My Heart Is a Stable 


Jim thinks about Advent and the true meaning of the season. 

Today at Trinity Episcopal we lit the first Advent candle.

I had already announce that this Advent (the four Sundays before Christmas) I would be cooling my heels. No altar service: usually I am up there in the altar party doing something helpful. No major projects at home: nope, not planting bulbs, not cleaning the basement. No Christmas carols: turn off 99.1 radio. Let them Deck their Own Halls. No Christmas cards.

This Advent I would come to church early, read up on the readings, sit quietly, meditate. Dig out that counted cross stitch project that will never be finished. Sit by the fireplace and look out the window at the birds, squirrels, and, hopefully, some snow. Feel the year coming to an end. This year, we will end the year with a new moon, too!

And going to a church that pays attention to liturgical seasons helps out. This Sunday we read Isaiah 64:1-9. My EFM materials tell me that this part of Isaiah was written towards the end of the 5th Century B.C. The Temple is destroyed and not yet rebuilt. Israel is in a state of anticipation of the return of God's rule, with Jerusalem the Holy City. But all around them they see things falling apart. The authors write: "The leaders of the people are blind, idolatry and immorality are rampant. YHWH will come to restore the people—but they must repent."
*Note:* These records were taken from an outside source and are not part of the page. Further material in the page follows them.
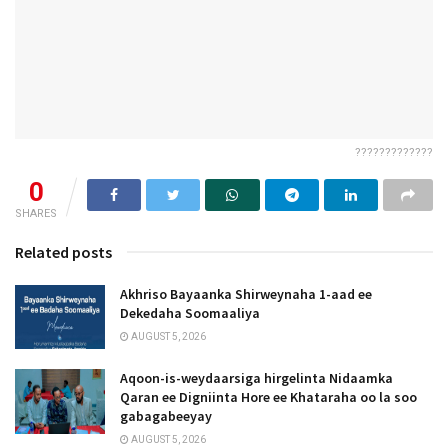
?????????????
0
SHARES
Related posts
Akhriso Bayaanka Shirweynaha 1-aad ee
Dekedaha Soomaaliya
AUGUST 5, 2026
Aqoon-is-weydaarsiga hirgelinta Nidaamka
Qaran ee Digniinta Hore ee Khataraha oo la soo
gabagabeeyay
AUGUST 5, 2026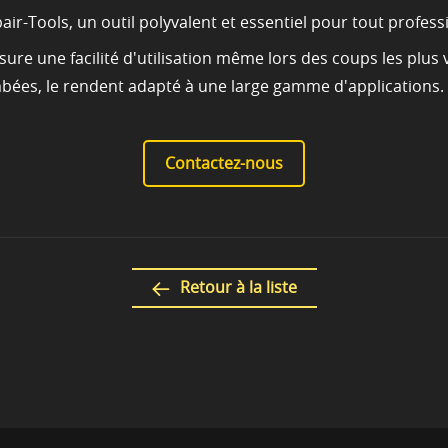
r-Tools, un outil polyvalent et essentiel pour tout profess
ure une facilité d'utilisation même lors des coups les plus vi
mbées, le rendent adapté à une large gamme d'applications.
Contactez-nous
Retour à la liste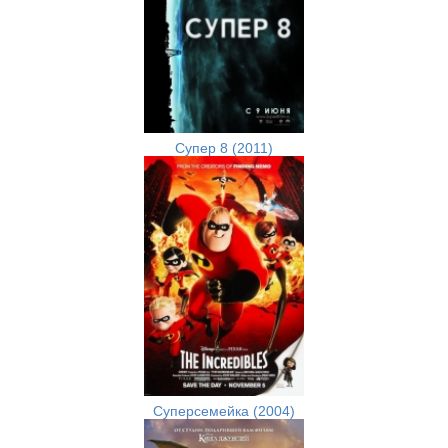
Супер 8 (2011)
Суперсемейка (2004)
And the sermon today was about the crass commercialism of the season, and how we must resist the temptation to go with the rising hubbub of spending and party-making. Frivolity and excess in a time when three wars are being waged: a war on terrorism, a war on the poor, and a war on the environment. Just as in the 5th Century, we see things around us falling apart.
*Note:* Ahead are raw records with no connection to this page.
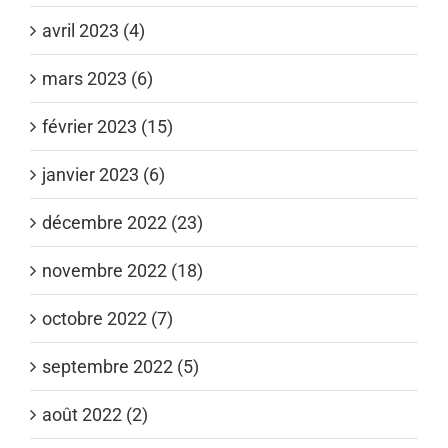
avril 2023 (4)
mars 2023 (6)
février 2023 (15)
janvier 2023 (6)
décembre 2022 (23)
novembre 2022 (18)
octobre 2022 (7)
septembre 2022 (5)
août 2022 (2)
If we could stop and reflect, all of us, perhaps we'd see that we need a change of heart. How can God be born in our hearts otherwise?
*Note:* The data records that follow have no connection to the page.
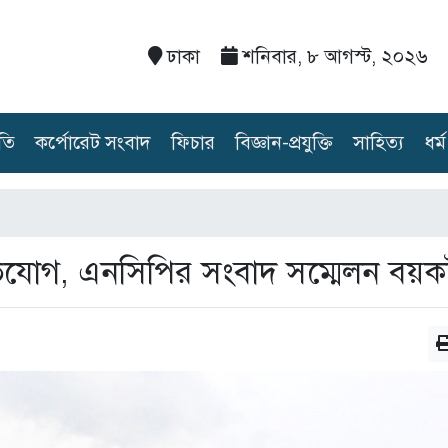
ঢাকা
শনিবার, ৮ আগস্ট, ২০২৬
তি
কর্পোরেট সংবাদ
ফিচার
বিজ্ঞান-প্রযুক্তি
সাহিত্য
ধর্ম
ভিযোগ, এনসিপির সংবাদ সম্মেলন বয়ক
So this Advent, my heart is a stable. It doesn't smell like Aramis and Elizabeth Taylor in here, it smells like the animals, the straw, and the outside cold air that comes through the big holes in the walls. I've screamed my lungs tired about the useless, immoral war, the political cynicism of our billionaire leaders, the wasted and crudely destroyed natural resources. I'm too tired to scream this season. I'm just a decaying, dying human form, waiting, hoping for something we all need.

We need God in our hearts. That's why I'm making mine like a stable. I'd like to think I'm saving the country, one heart at a time. I just want to make sure I can have my own change of heart.